### What to do
Copy word for word the lines of the records below, beginning at the one with "Sestavte si kosmetickou rutinu na míru" and finishing at the one with "Firmenverzeichnis", ends included, but none of the pictures.

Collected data
******
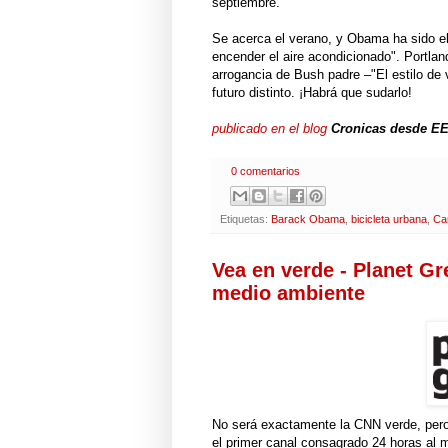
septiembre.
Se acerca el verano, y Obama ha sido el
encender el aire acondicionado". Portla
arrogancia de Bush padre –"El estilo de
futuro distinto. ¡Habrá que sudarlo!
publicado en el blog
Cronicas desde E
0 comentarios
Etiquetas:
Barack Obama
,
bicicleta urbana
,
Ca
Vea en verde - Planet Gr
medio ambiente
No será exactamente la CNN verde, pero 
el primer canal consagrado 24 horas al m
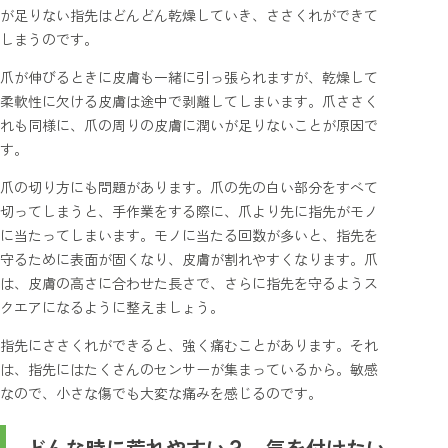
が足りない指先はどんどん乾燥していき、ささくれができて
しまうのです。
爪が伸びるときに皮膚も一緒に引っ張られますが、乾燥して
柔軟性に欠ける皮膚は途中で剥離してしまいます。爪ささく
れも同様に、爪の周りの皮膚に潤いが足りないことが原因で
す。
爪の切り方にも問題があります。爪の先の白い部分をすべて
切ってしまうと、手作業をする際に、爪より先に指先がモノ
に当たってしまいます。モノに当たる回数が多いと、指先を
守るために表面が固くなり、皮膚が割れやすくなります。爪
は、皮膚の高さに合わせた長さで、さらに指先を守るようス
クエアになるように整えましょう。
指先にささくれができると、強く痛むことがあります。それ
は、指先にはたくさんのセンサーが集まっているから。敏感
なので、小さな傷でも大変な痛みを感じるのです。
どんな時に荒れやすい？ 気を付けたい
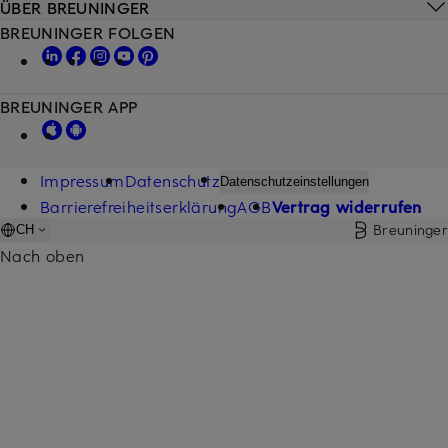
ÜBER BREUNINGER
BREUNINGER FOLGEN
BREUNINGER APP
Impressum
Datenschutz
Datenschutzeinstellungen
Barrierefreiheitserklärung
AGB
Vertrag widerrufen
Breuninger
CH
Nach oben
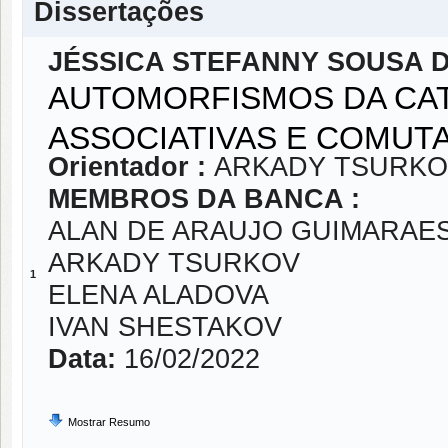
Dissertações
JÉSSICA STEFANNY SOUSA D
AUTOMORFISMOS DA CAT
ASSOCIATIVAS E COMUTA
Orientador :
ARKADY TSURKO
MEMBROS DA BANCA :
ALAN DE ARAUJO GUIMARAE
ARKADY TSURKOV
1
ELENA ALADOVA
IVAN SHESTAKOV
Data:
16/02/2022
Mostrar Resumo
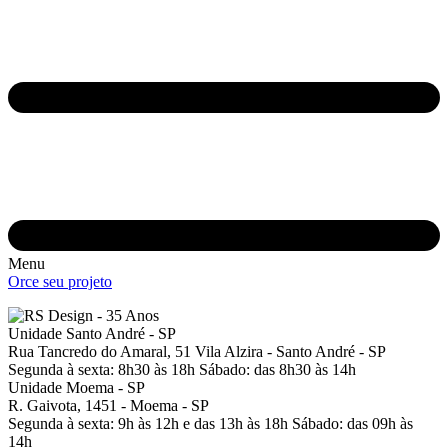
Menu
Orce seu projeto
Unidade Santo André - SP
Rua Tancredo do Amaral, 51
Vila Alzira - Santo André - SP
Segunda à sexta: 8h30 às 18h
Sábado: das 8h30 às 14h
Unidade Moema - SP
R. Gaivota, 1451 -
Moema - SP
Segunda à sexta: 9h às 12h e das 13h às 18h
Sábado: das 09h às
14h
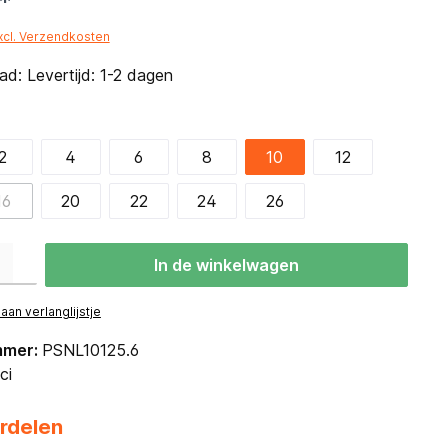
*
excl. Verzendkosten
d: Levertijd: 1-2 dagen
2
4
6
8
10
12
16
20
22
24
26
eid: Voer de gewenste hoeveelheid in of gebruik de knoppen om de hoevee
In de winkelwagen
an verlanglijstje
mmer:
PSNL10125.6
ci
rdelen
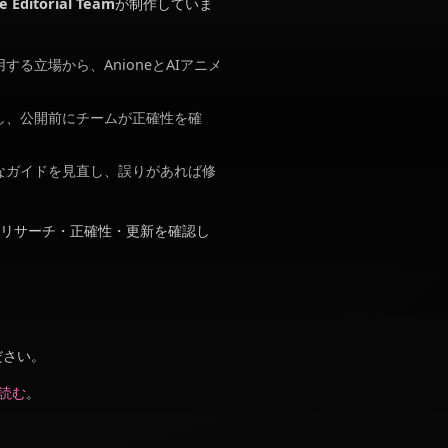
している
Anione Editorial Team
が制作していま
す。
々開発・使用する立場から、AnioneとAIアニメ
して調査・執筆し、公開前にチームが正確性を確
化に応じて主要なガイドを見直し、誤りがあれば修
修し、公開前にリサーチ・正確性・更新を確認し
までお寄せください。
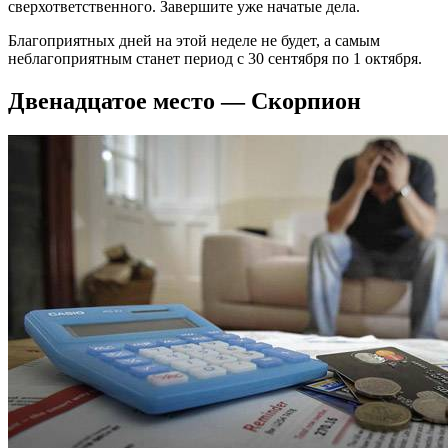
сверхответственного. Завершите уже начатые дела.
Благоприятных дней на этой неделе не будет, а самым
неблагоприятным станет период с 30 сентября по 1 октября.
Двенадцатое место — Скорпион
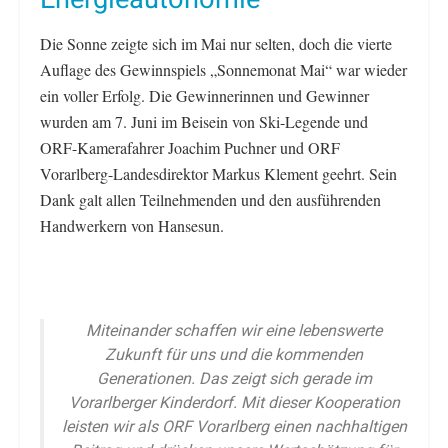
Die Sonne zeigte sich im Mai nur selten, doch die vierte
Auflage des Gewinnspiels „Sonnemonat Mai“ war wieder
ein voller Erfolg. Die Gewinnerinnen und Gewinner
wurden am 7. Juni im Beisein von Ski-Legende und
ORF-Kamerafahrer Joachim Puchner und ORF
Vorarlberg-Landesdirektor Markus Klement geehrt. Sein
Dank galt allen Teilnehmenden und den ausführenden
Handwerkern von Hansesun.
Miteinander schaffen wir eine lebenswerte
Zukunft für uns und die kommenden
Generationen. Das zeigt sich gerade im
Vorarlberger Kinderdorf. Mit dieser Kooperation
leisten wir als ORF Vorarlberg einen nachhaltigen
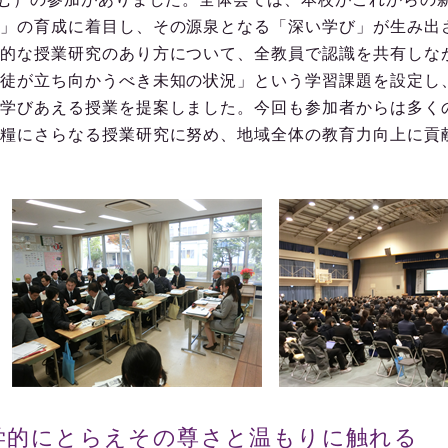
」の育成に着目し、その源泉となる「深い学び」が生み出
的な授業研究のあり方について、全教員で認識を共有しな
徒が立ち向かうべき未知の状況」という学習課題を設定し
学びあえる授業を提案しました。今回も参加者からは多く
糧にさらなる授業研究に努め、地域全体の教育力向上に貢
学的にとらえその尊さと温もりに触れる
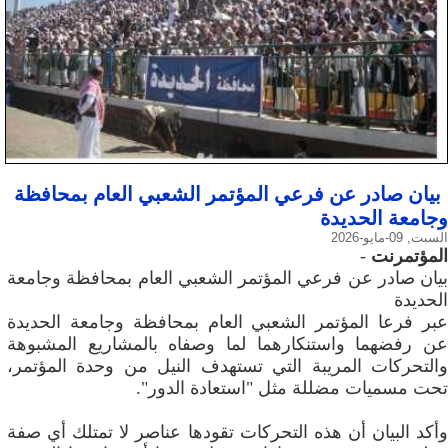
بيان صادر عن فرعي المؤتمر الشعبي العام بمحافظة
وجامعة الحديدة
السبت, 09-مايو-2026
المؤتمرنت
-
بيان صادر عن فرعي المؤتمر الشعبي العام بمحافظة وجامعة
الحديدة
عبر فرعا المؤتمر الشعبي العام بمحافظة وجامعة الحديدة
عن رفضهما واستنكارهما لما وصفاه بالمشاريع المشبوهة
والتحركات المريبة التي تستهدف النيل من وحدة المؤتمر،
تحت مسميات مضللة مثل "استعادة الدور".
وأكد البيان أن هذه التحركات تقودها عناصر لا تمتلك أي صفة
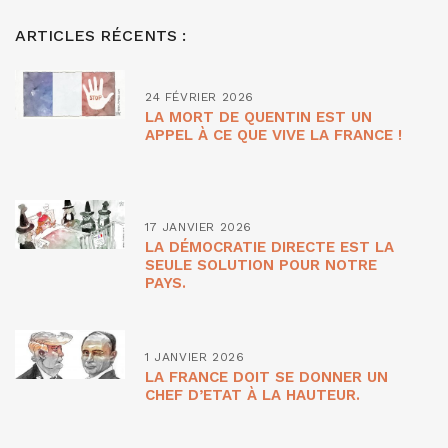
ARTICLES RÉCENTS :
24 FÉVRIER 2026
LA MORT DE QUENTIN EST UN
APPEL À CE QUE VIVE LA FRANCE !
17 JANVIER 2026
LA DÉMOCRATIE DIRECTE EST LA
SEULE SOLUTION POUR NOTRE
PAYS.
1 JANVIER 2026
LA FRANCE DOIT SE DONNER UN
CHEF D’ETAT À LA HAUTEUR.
******
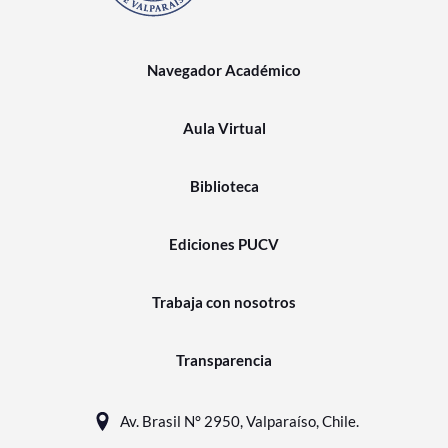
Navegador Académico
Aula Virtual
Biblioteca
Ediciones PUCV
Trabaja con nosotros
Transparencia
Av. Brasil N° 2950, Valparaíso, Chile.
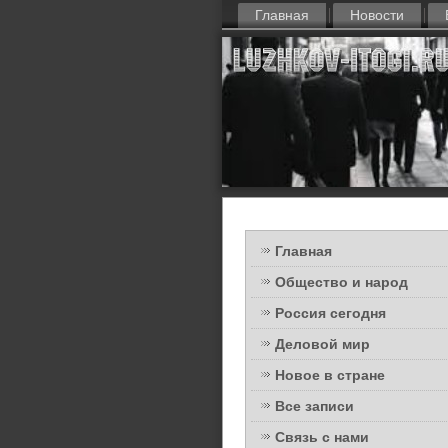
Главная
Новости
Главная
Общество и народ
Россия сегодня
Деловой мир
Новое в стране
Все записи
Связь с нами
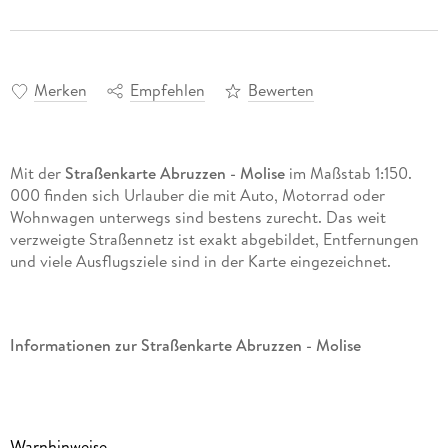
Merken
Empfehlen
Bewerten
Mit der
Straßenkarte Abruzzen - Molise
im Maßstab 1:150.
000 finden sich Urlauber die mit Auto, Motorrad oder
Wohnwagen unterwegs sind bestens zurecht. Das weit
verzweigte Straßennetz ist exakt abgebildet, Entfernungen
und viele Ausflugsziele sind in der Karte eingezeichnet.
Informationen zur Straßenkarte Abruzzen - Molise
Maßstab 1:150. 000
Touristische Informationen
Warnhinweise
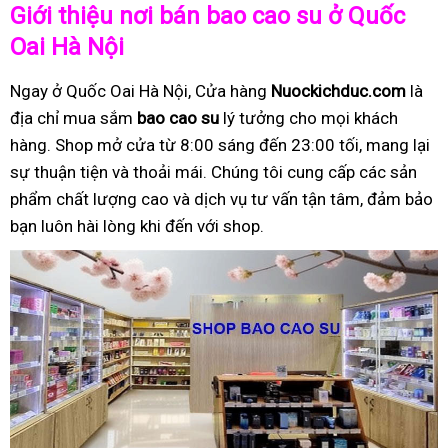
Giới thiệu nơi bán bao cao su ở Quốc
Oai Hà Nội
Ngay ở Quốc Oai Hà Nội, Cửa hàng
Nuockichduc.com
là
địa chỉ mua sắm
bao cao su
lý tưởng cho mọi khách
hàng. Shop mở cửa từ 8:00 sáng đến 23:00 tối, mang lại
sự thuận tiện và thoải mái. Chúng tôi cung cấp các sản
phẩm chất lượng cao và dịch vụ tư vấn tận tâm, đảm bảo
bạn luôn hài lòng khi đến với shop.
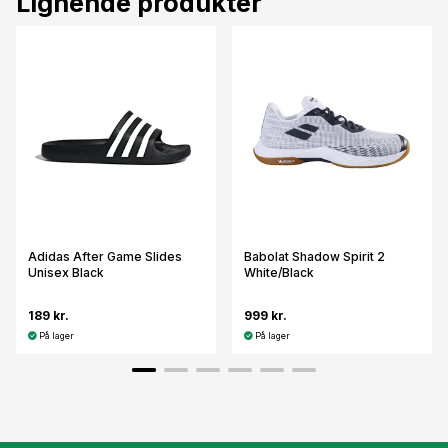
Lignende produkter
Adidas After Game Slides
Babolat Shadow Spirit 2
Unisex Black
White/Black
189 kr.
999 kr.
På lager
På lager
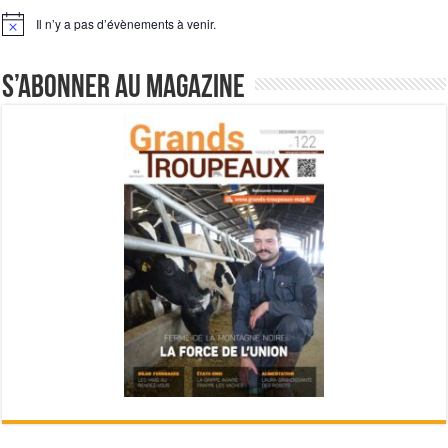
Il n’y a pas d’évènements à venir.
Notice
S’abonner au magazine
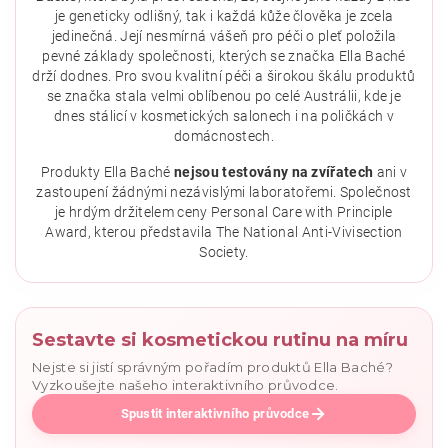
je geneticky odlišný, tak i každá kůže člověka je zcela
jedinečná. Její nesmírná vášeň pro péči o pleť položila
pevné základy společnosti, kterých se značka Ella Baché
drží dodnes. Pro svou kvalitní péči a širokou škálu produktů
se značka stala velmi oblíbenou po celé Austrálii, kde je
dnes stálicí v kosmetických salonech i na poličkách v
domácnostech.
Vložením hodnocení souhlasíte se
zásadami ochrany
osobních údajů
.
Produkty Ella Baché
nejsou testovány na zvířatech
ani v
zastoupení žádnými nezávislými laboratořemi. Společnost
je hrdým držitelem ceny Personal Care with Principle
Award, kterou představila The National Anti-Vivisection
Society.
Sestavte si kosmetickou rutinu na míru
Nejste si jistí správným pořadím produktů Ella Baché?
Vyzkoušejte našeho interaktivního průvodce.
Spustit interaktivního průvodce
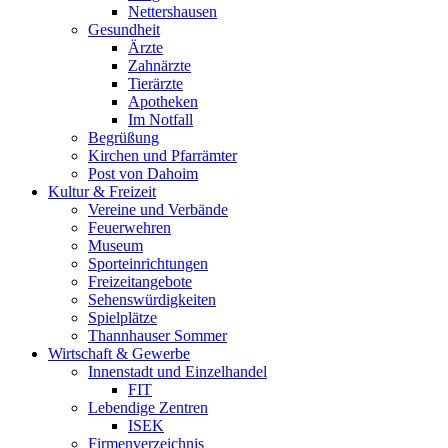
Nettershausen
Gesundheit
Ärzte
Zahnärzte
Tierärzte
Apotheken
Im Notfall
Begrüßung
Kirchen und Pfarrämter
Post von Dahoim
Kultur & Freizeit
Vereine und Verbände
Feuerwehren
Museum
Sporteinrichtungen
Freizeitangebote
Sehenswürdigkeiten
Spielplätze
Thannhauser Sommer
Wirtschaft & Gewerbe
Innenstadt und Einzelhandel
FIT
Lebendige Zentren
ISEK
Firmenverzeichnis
******
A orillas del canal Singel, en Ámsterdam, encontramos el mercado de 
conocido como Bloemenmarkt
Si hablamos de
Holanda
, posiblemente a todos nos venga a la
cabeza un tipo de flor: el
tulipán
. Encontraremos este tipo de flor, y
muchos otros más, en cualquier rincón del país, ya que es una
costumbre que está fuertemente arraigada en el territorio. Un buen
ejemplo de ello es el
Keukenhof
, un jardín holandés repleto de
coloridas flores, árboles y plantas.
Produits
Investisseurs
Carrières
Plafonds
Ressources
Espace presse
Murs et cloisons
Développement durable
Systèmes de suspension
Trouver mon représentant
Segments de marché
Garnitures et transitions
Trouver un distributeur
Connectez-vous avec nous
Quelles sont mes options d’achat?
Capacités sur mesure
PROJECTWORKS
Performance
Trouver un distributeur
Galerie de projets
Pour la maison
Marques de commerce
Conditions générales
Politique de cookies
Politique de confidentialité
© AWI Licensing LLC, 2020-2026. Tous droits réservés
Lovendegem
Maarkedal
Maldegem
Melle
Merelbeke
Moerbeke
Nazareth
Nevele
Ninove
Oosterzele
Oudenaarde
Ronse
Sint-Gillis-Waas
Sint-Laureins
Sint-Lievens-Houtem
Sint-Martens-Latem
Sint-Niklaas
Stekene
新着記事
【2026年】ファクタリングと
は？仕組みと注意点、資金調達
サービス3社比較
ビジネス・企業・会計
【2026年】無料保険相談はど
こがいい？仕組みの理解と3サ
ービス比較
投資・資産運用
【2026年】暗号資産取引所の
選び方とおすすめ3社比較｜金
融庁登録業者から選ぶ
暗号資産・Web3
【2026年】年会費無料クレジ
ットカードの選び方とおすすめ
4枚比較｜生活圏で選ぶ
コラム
******
### Exercise response
Sestavte si kosmetickou rutinu na míru
Nejste si jistí správným pořadím produktů Ella Baché?
Vyzkoušejte našeho interaktivního průvodce.
Spustit interaktivního průvodce
Nettershausen
Gesundheit
Ärzte
Zahnärzte
Tierärzte
Apotheken
Im Notfall
Begrüßung
Kirchen und Pfarrämter
Post von Dahoim
Kultur & Freizeit
Vereine und Verbände
Feuerwehren
Museum
Sporteinrichtungen
Freizeitangebote
Sehenswürdigkeiten
Spielplätze
Thannhauser Sommer
Wirtschaft & Gewerbe
Innenstadt und Einzelhandel
FIT
Lebendige Zentren
ISEK
Firmenverzeichnis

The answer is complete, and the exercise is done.